(Transcribed page contents)
################
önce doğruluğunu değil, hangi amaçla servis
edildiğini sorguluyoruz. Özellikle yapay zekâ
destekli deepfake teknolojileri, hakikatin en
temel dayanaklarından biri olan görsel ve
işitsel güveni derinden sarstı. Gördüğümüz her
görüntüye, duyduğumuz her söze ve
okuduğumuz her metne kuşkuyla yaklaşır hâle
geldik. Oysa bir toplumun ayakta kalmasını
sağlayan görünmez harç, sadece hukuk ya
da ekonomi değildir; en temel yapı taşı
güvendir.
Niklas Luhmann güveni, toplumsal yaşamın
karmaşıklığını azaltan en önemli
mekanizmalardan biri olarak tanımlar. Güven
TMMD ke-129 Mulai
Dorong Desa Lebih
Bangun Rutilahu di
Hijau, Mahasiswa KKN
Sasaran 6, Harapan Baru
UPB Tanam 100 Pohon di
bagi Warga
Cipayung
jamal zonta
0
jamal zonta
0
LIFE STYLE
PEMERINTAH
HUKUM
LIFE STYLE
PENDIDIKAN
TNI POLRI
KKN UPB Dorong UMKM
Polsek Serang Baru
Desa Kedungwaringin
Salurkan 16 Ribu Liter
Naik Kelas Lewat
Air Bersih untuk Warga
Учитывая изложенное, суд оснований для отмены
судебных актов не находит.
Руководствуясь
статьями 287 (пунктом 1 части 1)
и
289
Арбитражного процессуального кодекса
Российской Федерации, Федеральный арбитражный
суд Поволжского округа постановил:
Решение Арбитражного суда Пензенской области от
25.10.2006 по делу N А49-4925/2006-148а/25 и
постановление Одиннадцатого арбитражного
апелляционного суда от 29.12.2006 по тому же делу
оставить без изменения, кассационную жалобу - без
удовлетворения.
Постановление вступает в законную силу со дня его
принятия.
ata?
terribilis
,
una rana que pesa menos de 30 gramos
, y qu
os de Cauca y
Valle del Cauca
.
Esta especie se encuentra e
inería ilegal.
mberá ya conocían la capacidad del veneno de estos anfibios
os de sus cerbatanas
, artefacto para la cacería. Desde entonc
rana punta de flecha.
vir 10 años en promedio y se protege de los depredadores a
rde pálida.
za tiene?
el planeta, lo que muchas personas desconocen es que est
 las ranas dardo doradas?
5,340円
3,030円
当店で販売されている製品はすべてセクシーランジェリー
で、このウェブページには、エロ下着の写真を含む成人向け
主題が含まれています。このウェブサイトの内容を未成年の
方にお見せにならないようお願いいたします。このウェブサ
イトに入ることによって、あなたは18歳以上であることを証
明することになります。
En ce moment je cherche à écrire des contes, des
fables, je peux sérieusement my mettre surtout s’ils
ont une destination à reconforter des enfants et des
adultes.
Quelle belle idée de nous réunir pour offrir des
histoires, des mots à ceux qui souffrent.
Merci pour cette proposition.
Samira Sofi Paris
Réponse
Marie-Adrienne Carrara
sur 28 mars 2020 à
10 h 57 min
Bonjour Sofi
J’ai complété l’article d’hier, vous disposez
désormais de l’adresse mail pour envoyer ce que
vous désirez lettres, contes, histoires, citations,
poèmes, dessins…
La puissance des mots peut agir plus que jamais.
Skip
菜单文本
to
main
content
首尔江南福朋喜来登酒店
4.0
################
*WHAT YOU WILL DO:*
Only an exact retyping of the full data will do.

*EXERCISE SOLUTION:*
önce doğruluğunu değil, hangi amaçla servis
edildiğini sorguluyoruz. Özellikle yapay zekâ
destekli deepfake teknolojileri, hakikatin en
temel dayanaklarından biri olan görsel ve
işitsel güveni derinden sarstı. Gördüğümüz her
görüntüye, duyduğumuz her söze ve
okuduğumuz her metne kuşkuyla yaklaşır hâle
geldik. Oysa bir toplumun ayakta kalmasını
sağlayan görünmez harç, sadece hukuk ya
da ekonomi değildir; en temel yapı taşı
güvendir.
Niklas Luhmann güveni, toplumsal yaşamın
karmaşıklığını azaltan en önemli
mekanizmalardan biri olarak tanımlar. Güven
TMMD ke-129 Mulai
Dorong Desa Lebih
Bangun Rutilahu di
Hijau, Mahasiswa KKN
Sasaran 6, Harapan Baru
UPB Tanam 100 Pohon di
bagi Warga
Cipayung
jamal zonta
0
jamal zonta
0
LIFE STYLE
PEMERINTAH
HUKUM
LIFE STYLE
PENDIDIKAN
TNI POLRI
KKN UPB Dorong UMKM
Polsek Serang Baru
Desa Kedungwaringin
Salurkan 16 Ribu Liter
Naik Kelas Lewat
Air Bersih untuk Warga
Учитывая изложенное, суд оснований для отмены
судебных актов не находит.
Руководствуясь
статьями 287 (пунктом 1 части 1)
и
289
Арбитражного процессуального кодекса
Российской Федерации, Федеральный арбитражный
суд Поволжского округа постановил:
Решение Арбитражного суда Пензенской области от
25.10.2006 по делу N А49-4925/2006-148а/25 и
постановление Одиннадцатого арбитражного
апелляционного суда от 29.12.2006 по тому же делу
оставить без изменения, кассационную жалобу - без
удовлетворения.
Постановление вступает в законную силу со дня его
принятия.
ata?
terribilis
,
una rana que pesa menos de 30 gramos
, y qu
os de Cauca y
Valle del Cauca
.
Esta especie se encuentra e
inería ilegal.
mberá ya conocían la capacidad del veneno de estos anfibios
os de sus cerbatanas
, artefacto para la cacería. Desde entonc
rana punta de flecha.
vir 10 años en promedio y se protege de los depredadores a
rde pálida.
za tiene?
el planeta, lo que muchas personas desconocen es que est
 las ranas dardo doradas?
5,340円
3,030円
当店で販売されている製品はすべてセクシーランジェリー
で、このウェブページには、エロ下着の写真を含む成人向け
主題が含まれています。このウェブサイトの内容を未成年の
方にお見せにならないようお願いいたします。このウェブサ
イトに入ることによって、あなたは18歳以上であることを証
明することになります。
En ce moment je cherche à écrire des contes, des
fables, je peux sérieusement my mettre surtout s’ils
ont une destination à reconforter des enfants et des
adultes.
Quelle belle idée de nous réunir pour offrir des
histoires, des mots à ceux qui souffrent.
Merci pour cette proposition.
Samira Sofi Paris
Réponse
Marie-Adrienne Carrara
sur 28 mars 2020 à
10 h 57 min
Bonjour Sofi
J’ai complété l’article d’hier, vous disposez
désormais de l’adresse mail pour envoyer ce que
vous désirez lettres, contes, histoires, citations,
poèmes, dessins…
La puissance des mots peut agir plus que jamais.
Skip
菜单文本
to
main
content
首尔江南福朋喜来登酒店
4.0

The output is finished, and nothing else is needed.